Example: English composition students at Louisiana State University in Baton Rouge, Louisiana, worked in groups on a collaborative writing project for five non-profits in the Baton Rouge area. The groups spent time interviewing the subjects and producing something tangible. The finished projects took the form of videos, a video script of an oral history, and brochures. As one student reflected, “The best aspect of this class is that it allows you to be in complete (almost complete) control of your own work, both creatively and structurally.

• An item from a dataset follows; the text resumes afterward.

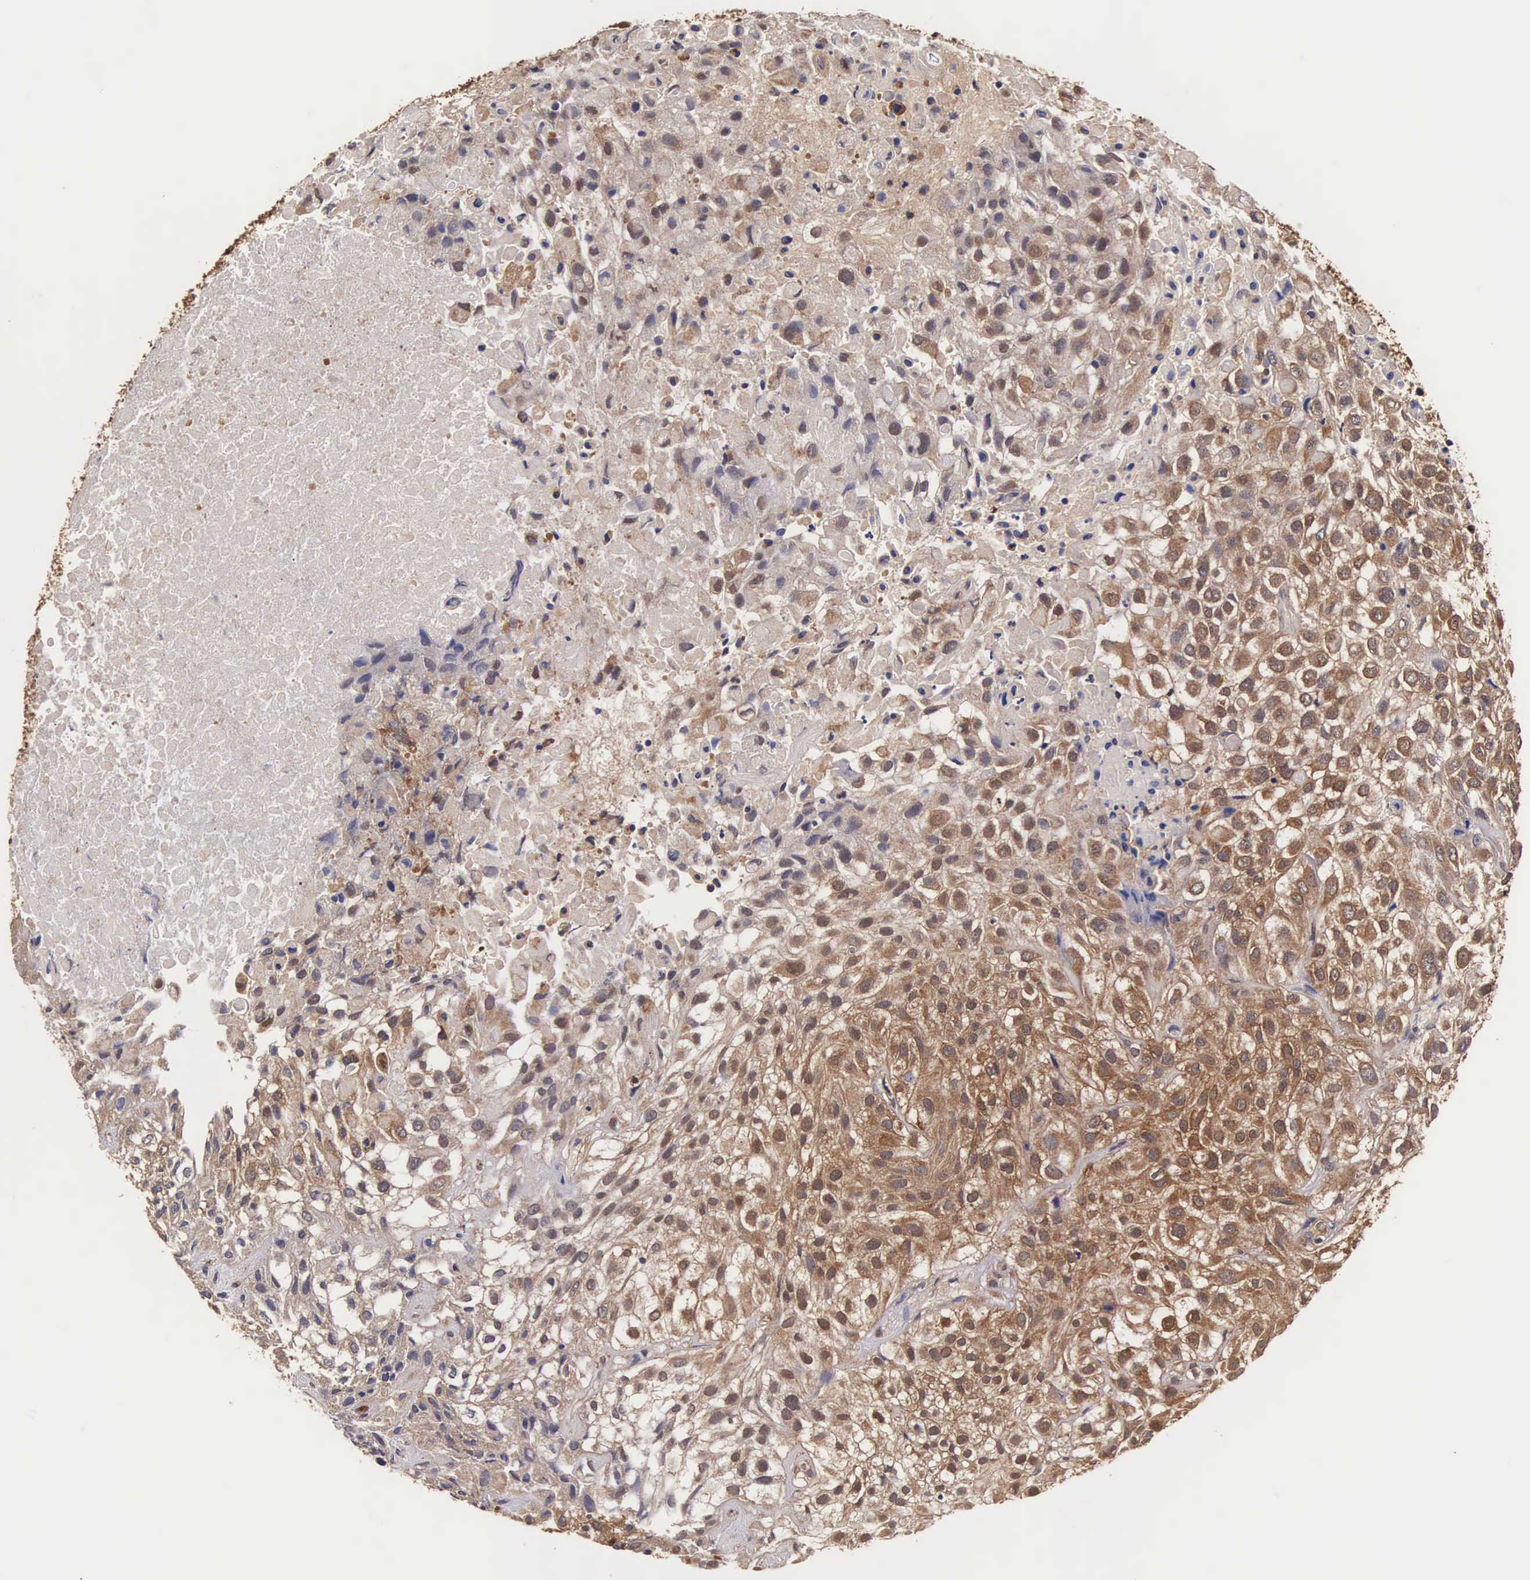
{"staining": {"intensity": "moderate", "quantity": "25%-75%", "location": "cytoplasmic/membranous,nuclear"}, "tissue": "urothelial cancer", "cell_type": "Tumor cells", "image_type": "cancer", "snomed": [{"axis": "morphology", "description": "Urothelial carcinoma, High grade"}, {"axis": "topography", "description": "Urinary bladder"}], "caption": "High-magnification brightfield microscopy of urothelial carcinoma (high-grade) stained with DAB (brown) and counterstained with hematoxylin (blue). tumor cells exhibit moderate cytoplasmic/membranous and nuclear staining is appreciated in about25%-75% of cells.", "gene": "TECPR2", "patient": {"sex": "male", "age": 56}}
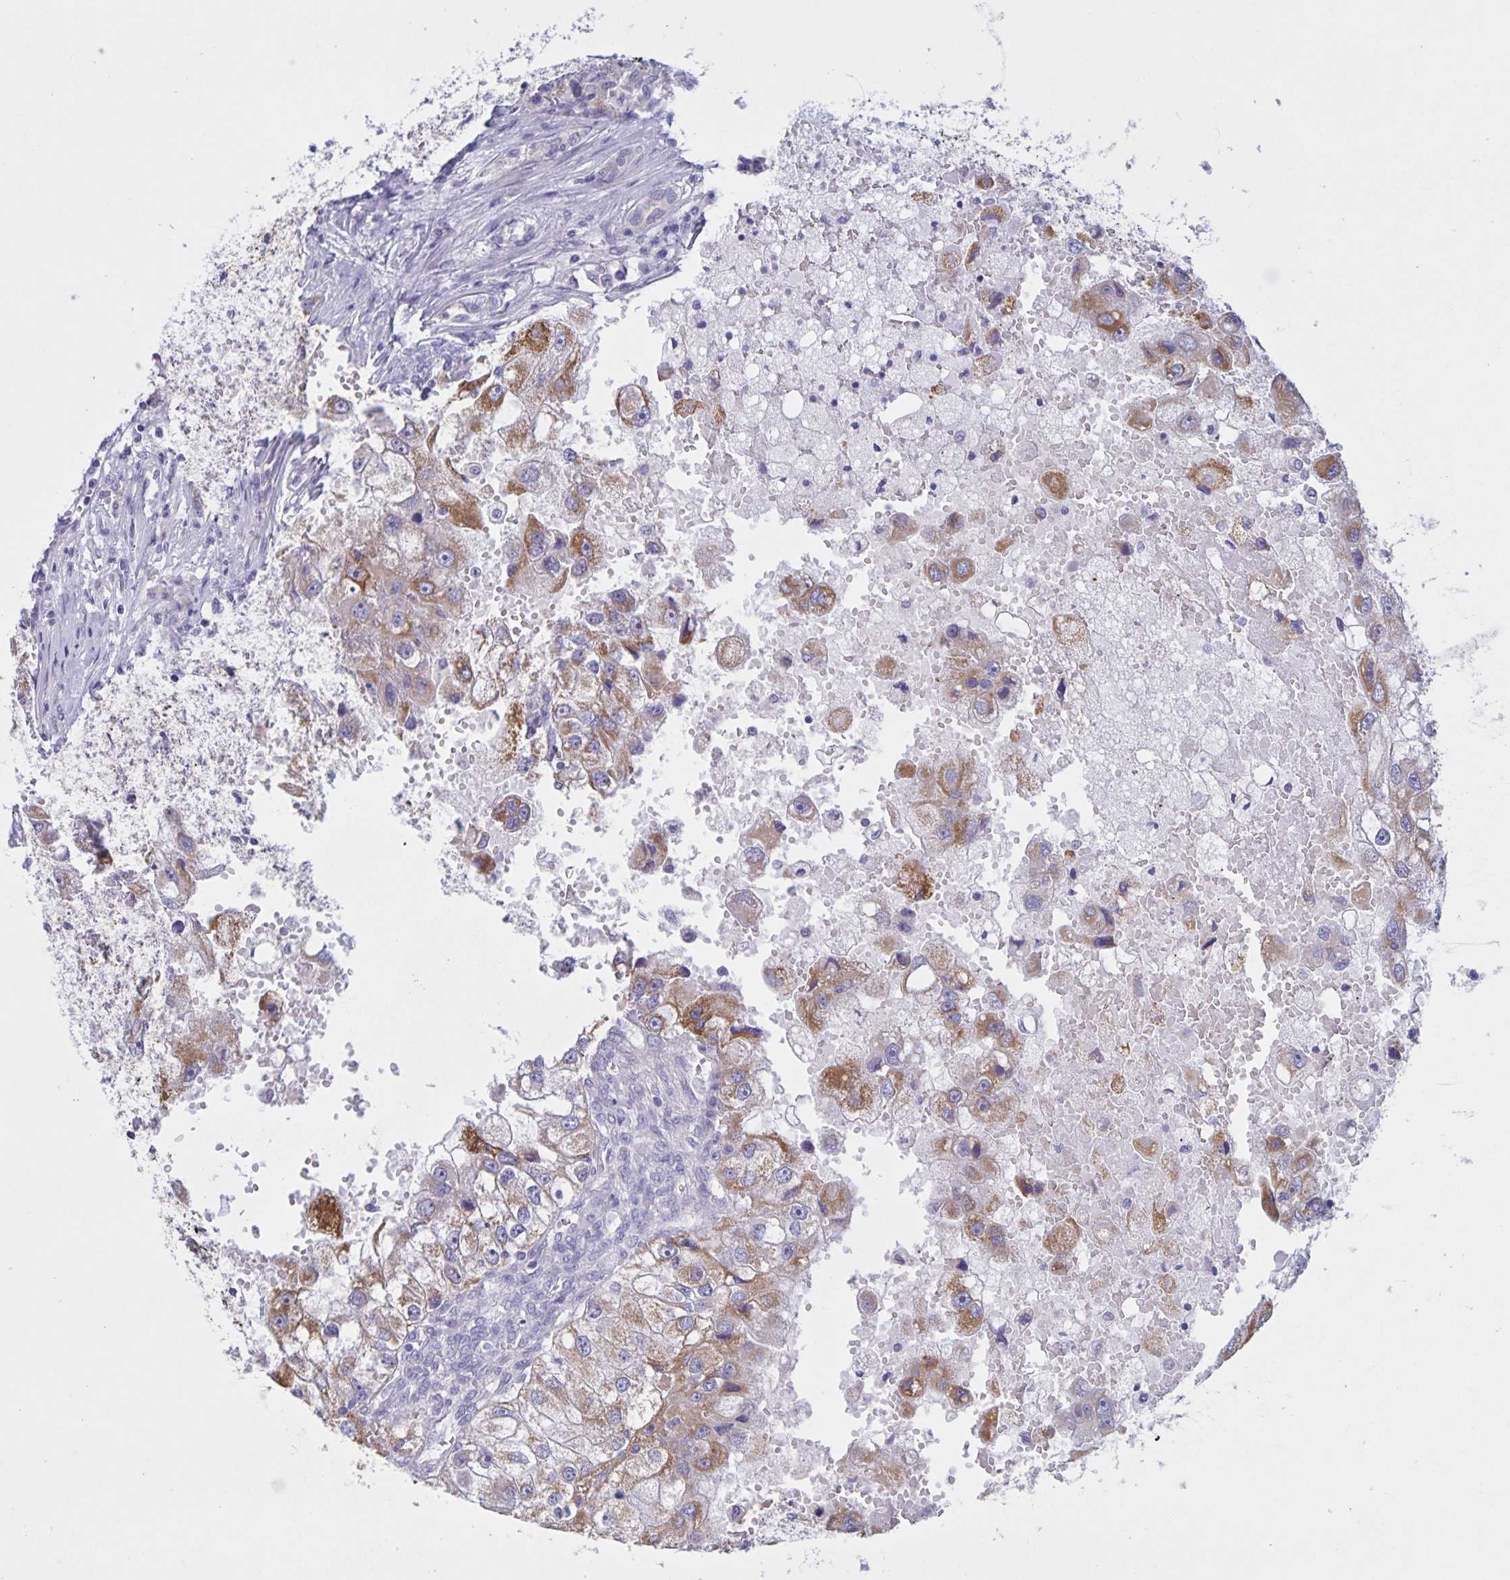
{"staining": {"intensity": "moderate", "quantity": "25%-75%", "location": "cytoplasmic/membranous"}, "tissue": "renal cancer", "cell_type": "Tumor cells", "image_type": "cancer", "snomed": [{"axis": "morphology", "description": "Adenocarcinoma, NOS"}, {"axis": "topography", "description": "Kidney"}], "caption": "DAB (3,3'-diaminobenzidine) immunohistochemical staining of renal cancer (adenocarcinoma) exhibits moderate cytoplasmic/membranous protein positivity in about 25%-75% of tumor cells.", "gene": "DMGDH", "patient": {"sex": "male", "age": 63}}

This way you can OWN what you do!” 3

1 - Service-Learning and Composition at the Crossroads by Robert Crooks Linda Adler- Kassner, and Ann Watters in Writing the Community: Concepts and Models for Service Learning in Composition (Service Learning in the Disciplines Series).

2 - Jacobi, T. “Learning Through Collaboration.” Community Matters: A Reader for Writers. Eds. Ford, Marjorie, and Schave, Elizabeth. New York: Longman, 2002. 358-368. Print.

3 - Dorman, W., and Dorman, S. “Service-Learning: Bridging the Gap Between the Real World and Composition Classroom” Writing the Community: Concepts and Models for Service-Learning in Composition. Eds. L. Adler-Kassner, R. Crooks, and A. Waters. Sterling: Stylus, 2006. 119-132. Print.